What to do:
1) From the southern Ohio forum thread, repeat word for word the part that opens with the words containing "http://www.msnusers.com/lowryder407/shoebox.msnw?albumlist=2" and closes with "girls like Sentras?".
2) Sum up the southern Ohio forum thread in two sentences.

Passage for review:
·····

# Anyone here in southern Ohio?



## 97sentragxe (Jun 20, 2002)

I'm ust checking to see if anyone on this lives in southern Ohio. In the part of the state I live in nissans are a rare beast, but I do see a few Sentras here and there. My mo has the only '01 Maxima in town, though. People don't even know what it is.


----------



## rednismo6 (Jun 27, 2002)

*anyone here in southern ohio?*

hey, i live north of cincinnati, and drive an red 200sx se-r, if you want to get a nissan meet together,post back later....


----------



## Guest (Aug 6, 2002)

*ohio*

whats up man i live in south eastern ohio, near athens, i have a 94 sentra 

http://www.msnusers.com/lowryder407/shoebox.msnw?albumlist=2


----------



## 97sentragxe (Jun 20, 2002)

I went to college in Athens. Much fun times, if I remember right.  If I'd had my sentra a couple years back, it' have been even more fun times. Didn't someone say college girls like Sentras?


----------



## Guest (Aug 6, 2002)

*athens*

sweet man where are you at now? i live about 15 min. from athens. lil place called meigs county.


----------



## 97sentragxe (Jun 20, 2002)

I'm in highland County, now. About an hour and a half from Athens. In Hillsboro. Actually, outside of hillsboro, out in the boonies, but you get the drift, anyway.


----------



## Guest (Aug 6, 2002)

yea yea i know where that is. i think. near chilacothie? sweet man we will have to meet up some time


----------



## 97sentragxe (Jun 20, 2002)

Yeah, bout an hour from Chillicothe. I work in Chillicothe,though.


----------



## Guest (Aug 12, 2002)

i live in columbus ohio,i have a 96 200 se-r only about 4 others in columbus would like to talk to more people w/se-r's


----------



## rednismo6 (Jun 27, 2002)

·····

Source information:
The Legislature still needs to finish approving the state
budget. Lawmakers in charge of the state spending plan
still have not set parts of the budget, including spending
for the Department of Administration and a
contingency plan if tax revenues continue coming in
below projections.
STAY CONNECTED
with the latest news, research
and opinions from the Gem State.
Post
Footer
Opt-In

·····

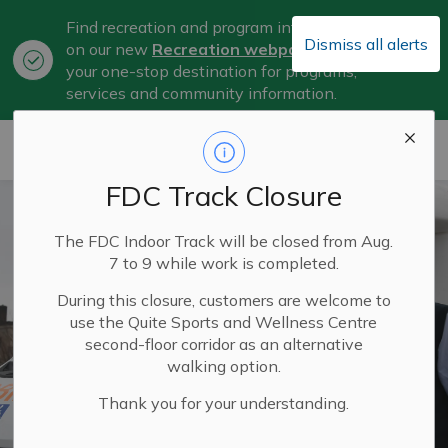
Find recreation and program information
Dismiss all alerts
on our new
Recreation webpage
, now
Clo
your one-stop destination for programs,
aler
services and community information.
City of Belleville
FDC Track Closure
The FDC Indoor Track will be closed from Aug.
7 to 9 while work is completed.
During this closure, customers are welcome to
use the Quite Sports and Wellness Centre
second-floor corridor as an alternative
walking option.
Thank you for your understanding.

·····

Answers to the problems:
1)
http://www.msnusers.com/lowryder407/shoebox.msnw?albumlist=2


----------



## 97sentragxe (Jun 20, 2002)

I went to college in Athens. Much fun times, if I remember right.  If I'd had my sentra a couple years back, it' have been even more fun times. Didn't someone say college girls like Sentras?

2) A poster asks whether anyone on the forum lives in southern Ohio, saying Nissans are rare in that part of the state, and learns that others live north of Cincinnati, near Athens, and in Columbus and drive a Sentra or a 200SX SE-R. The original poster, who lives outside Hillsboro in Highland County and works in Chillicothe, trades locations with the driver from near Athens, who suggests meeting up sometime.